Exercise passage —

##############################

I am trying to extract an xml attribute parsable-cite
from the text
tag. I am parsing an xml from the url "https://www.congress.gov/118/bills/hr61/BILLS-118hr61ih.xml".
The code I'm using is the following (Replit here https://replit.com/join/ohhztxpqdr-aam88) and writing here for convenience:
from lxml import etree
import requests
response = requests.get(url)
xml_response = response.content
tree = etree.fromstring(xml_response)
result = tree.xpath("//text[contains(., 'is amended')]")
for r in result:
external_xref = r.find("external-xref")
print(external_xref.attrib)
I get an error conveying that I'm accessing None
and that the xpath didn't find the search.
AttributeError: 'NoneType' object has no attribute 'attrib'
When I use the same code and instead use the snippet of the text node directly, I get the following:
text = b’<text display-inline="no-display-inline">Section 4702 of the Matthew Shepard and James Byrd Jr. Hate Crimes Prevention Act (<external-xref legal-doc="usc" parsable-cite="usc/18/249">18 U.S.C. 249</external-xref> note) is amended by adding at the end the following: </text>’
tree = etree.fromstring(text)

##############################

Saved data entries:
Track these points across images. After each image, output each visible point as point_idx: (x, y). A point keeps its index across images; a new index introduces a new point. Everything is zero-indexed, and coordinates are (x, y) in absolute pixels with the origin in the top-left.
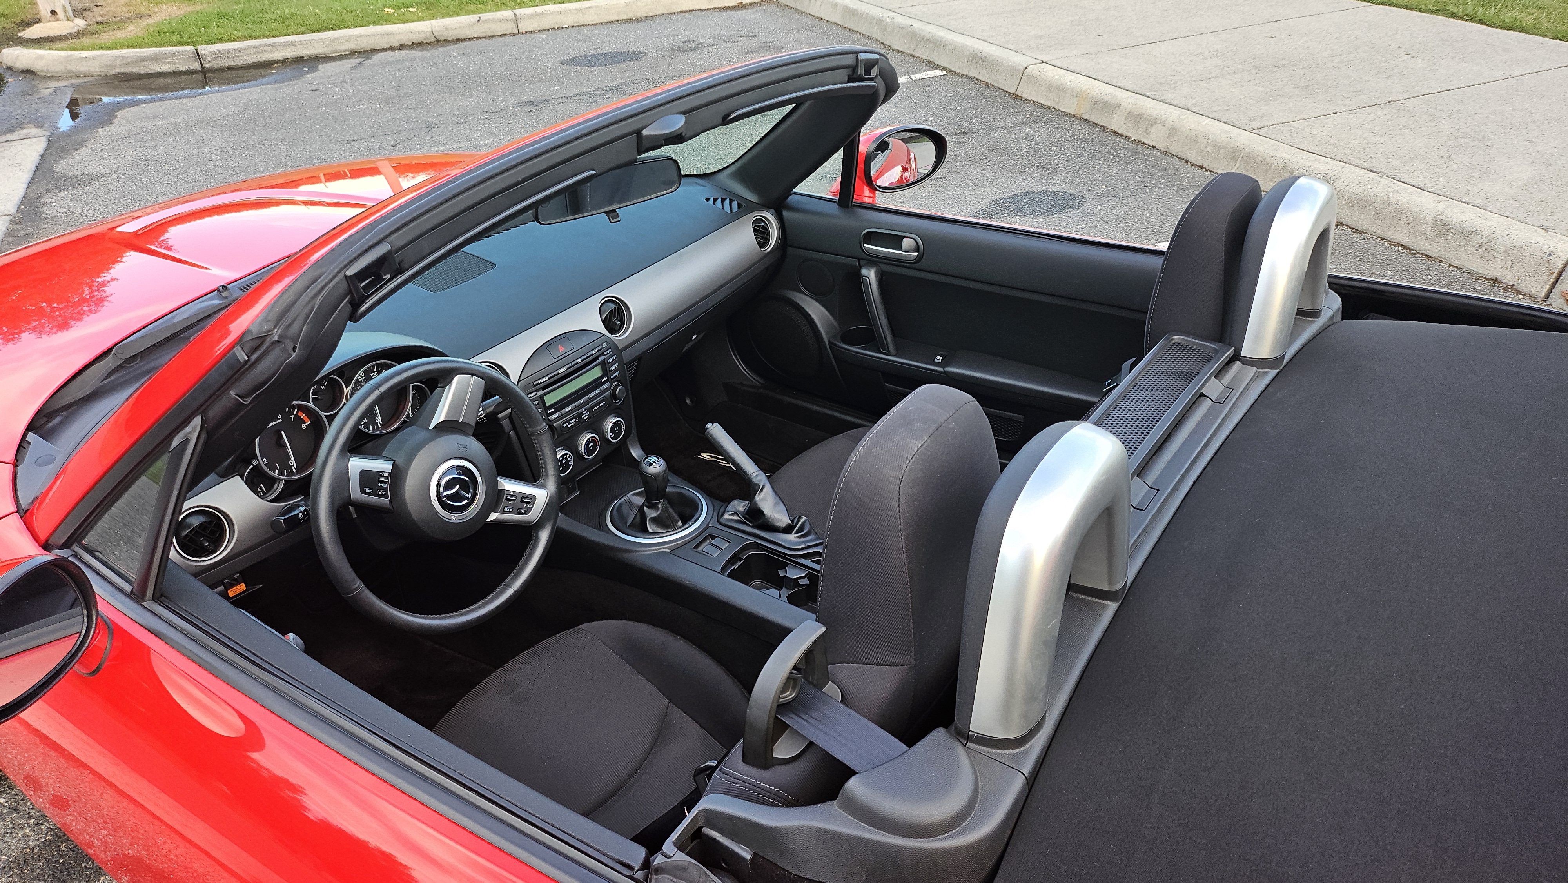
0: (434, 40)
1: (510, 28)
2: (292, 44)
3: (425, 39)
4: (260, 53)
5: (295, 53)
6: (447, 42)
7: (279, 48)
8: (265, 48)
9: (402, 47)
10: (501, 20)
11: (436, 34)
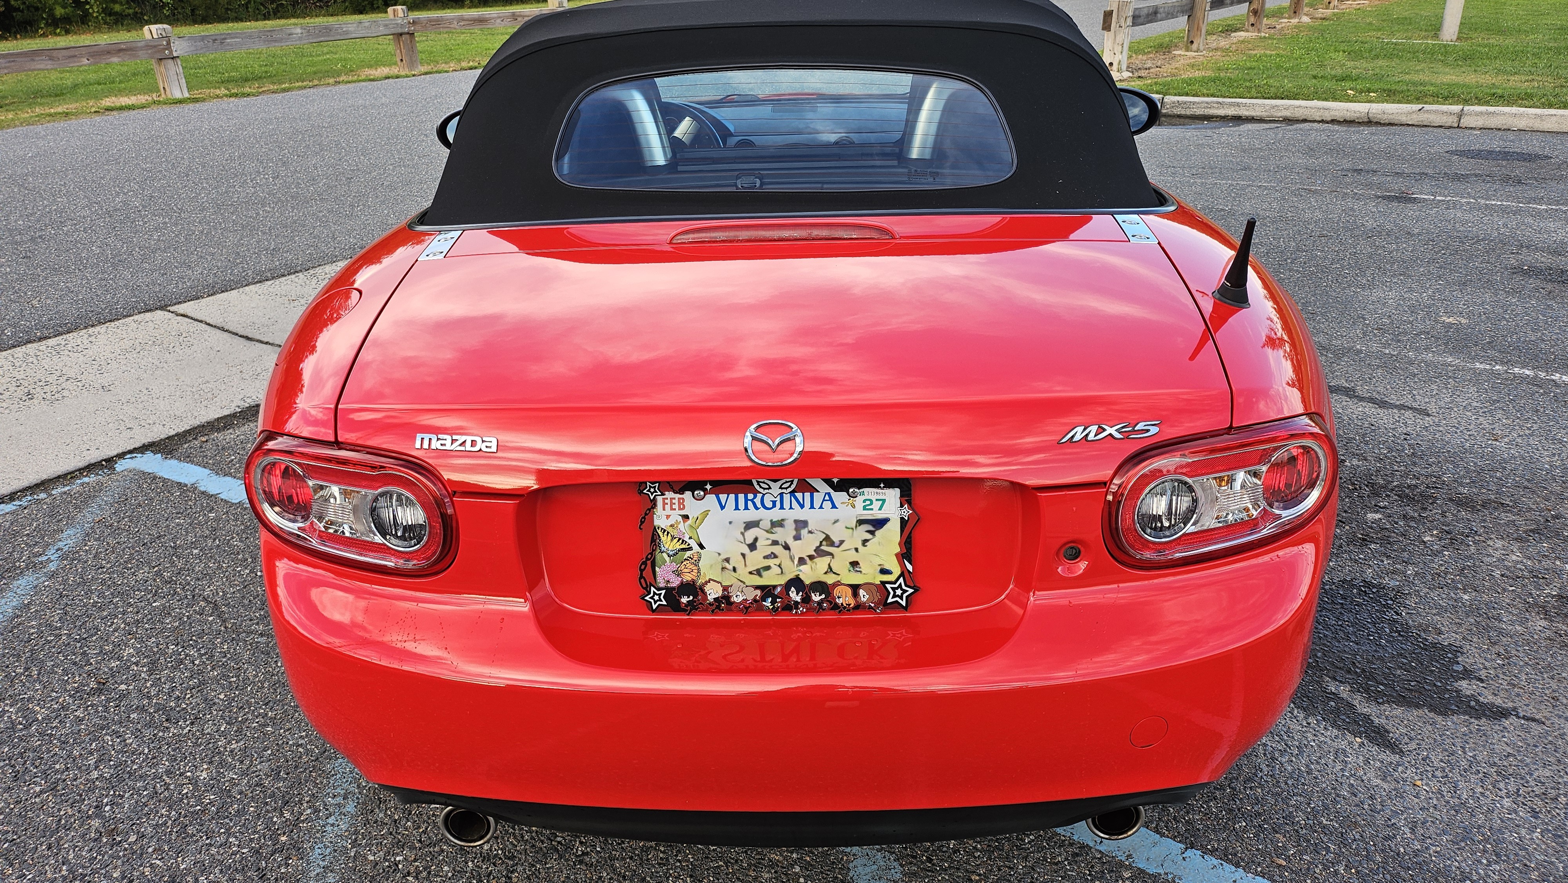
0: (1366, 120)
1: (1452, 121)
2: (1238, 105)
3: (1358, 118)
4: (1208, 107)
5: (1236, 113)
6: (1378, 124)
7: (1225, 107)
8: (1214, 105)
9: (1333, 121)
10: (1443, 113)
11: (1370, 115)
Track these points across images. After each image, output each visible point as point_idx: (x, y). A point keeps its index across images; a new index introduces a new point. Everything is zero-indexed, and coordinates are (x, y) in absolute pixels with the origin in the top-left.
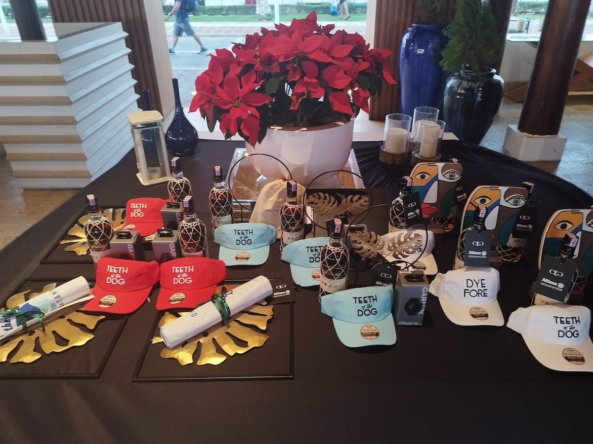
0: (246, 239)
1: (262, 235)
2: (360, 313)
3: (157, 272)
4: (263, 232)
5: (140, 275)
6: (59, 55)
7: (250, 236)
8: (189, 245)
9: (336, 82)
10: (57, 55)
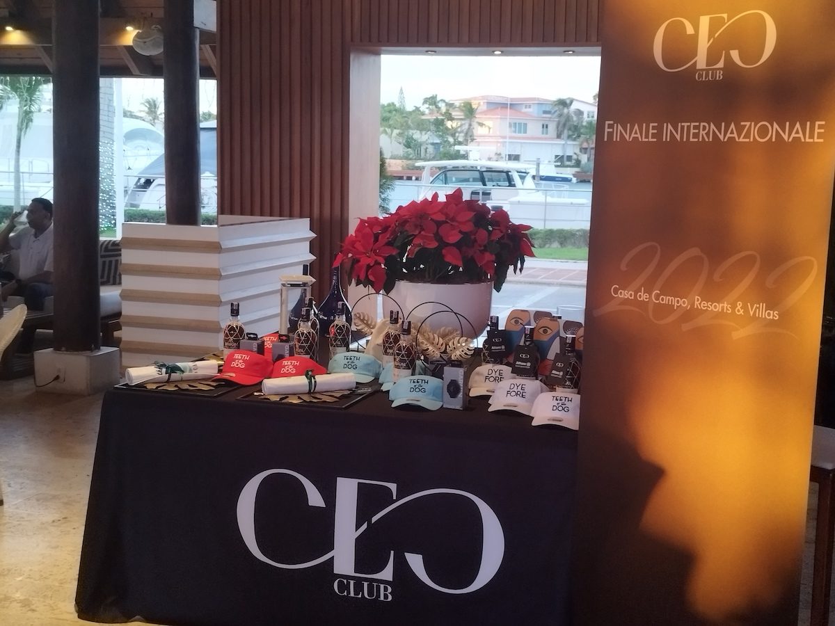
0: (352, 364)
1: (369, 364)
2: (412, 390)
3: (271, 368)
4: (369, 362)
5: (257, 364)
6: (221, 243)
7: (356, 362)
8: (300, 347)
9: (450, 238)
10: (219, 243)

##############################

Parts of the exercise —
[1] Repeat the listing from its first line through the line containing "9: (1333, 121)", inclusive, and omit the pictures.
[2] Pick up the post about extracting an XML attribute with lxml and continue it from its last line.

Answers below —
[1]
Track these points across images. After each image, output each visible point as point_idx: (x, y). A point keeps its index across images; a new index introduces a new point. Everything is zero-indexed, and coordinates are (x, y) in absolute pixels with the origin in the top-left.
0: (434, 40)
1: (510, 28)
2: (292, 44)
3: (425, 39)
4: (260, 53)
5: (295, 53)
6: (447, 42)
7: (279, 48)
8: (265, 48)
9: (402, 47)
10: (501, 20)
11: (436, 34)
0: (1366, 120)
1: (1452, 121)
2: (1238, 105)
3: (1358, 118)
4: (1208, 107)
5: (1236, 113)
6: (1378, 124)
7: (1225, 107)
8: (1214, 105)
9: (1333, 121)

[2]
result = tree.xpath("//text[contains(., 'is amended')]")
for r in result:
external_xref = r.find("external-xref")
print(external_xref.attrib)
{'legal-doc': 'usc', 'parsable-cite': 'usc/18/249'}
The issue seems to come from processing the content from the url directly. Any recommendations on how to proceed?
Thanks
In https://www.congress.gov/118/bills/hr61/BILLS-118hr61ih.xml, there are two text
elements that contain the string "is amended". But only one of them (the second one) has an external-xref
child element.
The following update of the code will produce the wanted output:
for r in result:
external_xref = r.find("external-xref")
if external_xref is not None: # Check if there actually is an external-xref
print(external_xref.attrib)